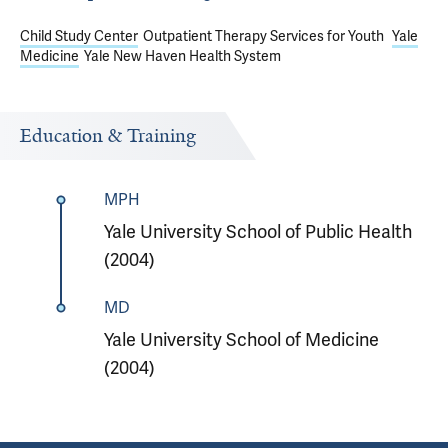
Child Study Center
Outpatient Therapy Services for Youth
Yale
Medicine
Yale New Haven Health System
Education & Training
MPH
Yale University School of Public Health
(2004)
MD
Yale University School of Medicine
(2004)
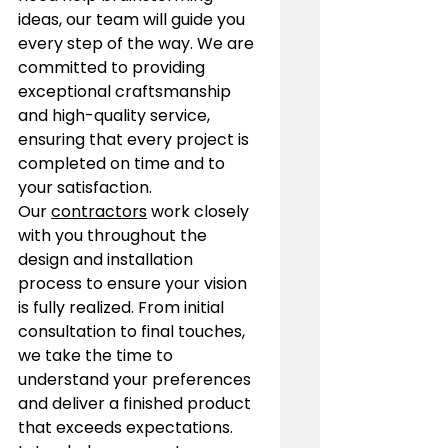
ideas, our team will guide you 
every step of the way. We are 
committed to providing 
exceptional craftsmanship 
and high-quality service, 
ensuring that every project is 
completed on time and to 
your satisfaction.
Our 
contractors
 work closely 
with you throughout the 
design and installation 
process to ensure your vision 
is fully realized. From initial 
consultation to final touches, 
we take the time to 
understand your preferences 
and deliver a finished product 
that exceeds expectations. 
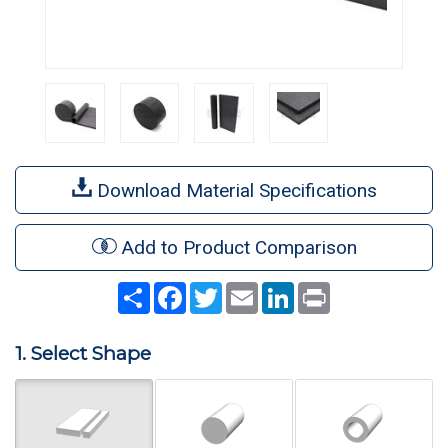
Download Material Specifications
Add to Product Comparison
Share
Facebook
Twitter
Email
LinkedIn
Print
1. Select Shape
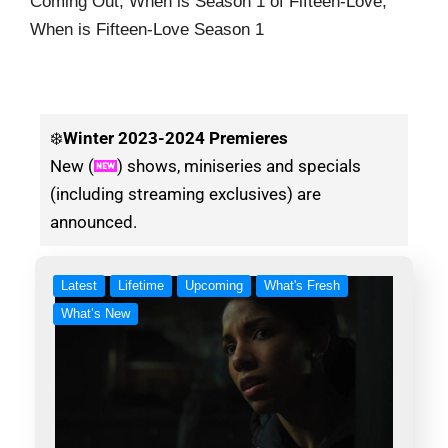
Coming Out, When is Season 1 of Fifteen-Love,
When is Fifteen-Love Season 1
❄️
Winter
2023-2024 Premieres
New (
) shows, miniseries and specials
(including streaming exclusives) are
announced.
Latest
Lifetime
Upcoming
What's Fresh
What’s New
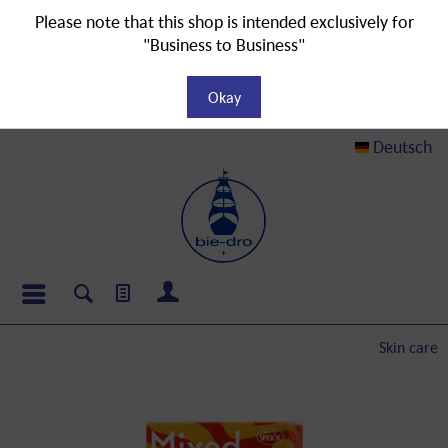
Please note that this shop is intended exclusively for
"Business to Business"
Okay
Deutsch
Skin care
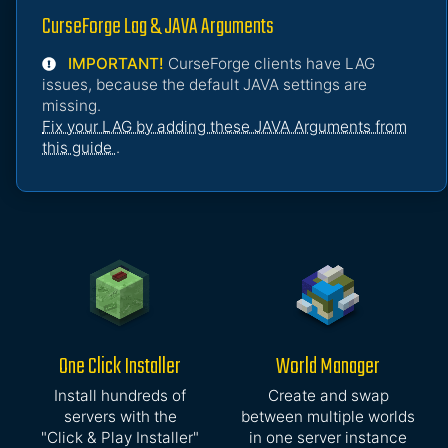
CurseForge Lag & JAVA Arguments
IMPORTANT!
CurseForge clients have LAG
issues, because the default JAVA settings are
missing.
Fix your LAG by adding these JAVA Arguments from
this guide
.
One Click Installer
World Manager
Install hundreds of
Create and swap
servers with the
between multiple worlds
"Click & Play Installer"
in one server instance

_____

#### How to complete this task
Only the pictures should be left out; the rest of the material above must be repeated exactly.

#### Answer to the problem
Child Study Center
Outpatient Therapy Services for Youth
Yale
Medicine
Yale New Haven Health System
Education & Training
MPH
Yale University School of Public Health
(2004)
MD
Yale University School of Medicine
(2004)
ideas, our team will guide you 
every step of the way. We are 
committed to providing 
exceptional craftsmanship 
and high-quality service, 
ensuring that every project is 
completed on time and to 
your satisfaction.
Our 
contractors
 work closely 
with you throughout the 
design and installation 
process to ensure your vision 
is fully realized. From initial 
consultation to final touches, 
we take the time to 
understand your preferences 
and deliver a finished product 
that exceeds expectations. 
Download Material Specifications
Add to Product Comparison
Share
Facebook
Twitter
Email
LinkedIn
Print
1. Select Shape
Coming Out, When is Season 1 of Fifteen-Love,
When is Fifteen-Love Season 1
❄️
Winter
2023-2024 Premieres
New (
) shows, miniseries and specials
(including streaming exclusives) are
announced.
Latest
Lifetime
Upcoming
What's Fresh
What’s New
Please note that this shop is intended exclusively for
"Business to Business"
Okay
Deutsch
Skin care
CurseForge Lag & JAVA Arguments
IMPORTANT!
CurseForge clients have LAG
issues, because the default JAVA settings are
missing.
Fix your LAG by adding these JAVA Arguments from
this guide
.
One Click Installer
World Manager
Install hundreds of
Create and swap
servers with the
between multiple worlds
"Click & Play Installer"
in one server instance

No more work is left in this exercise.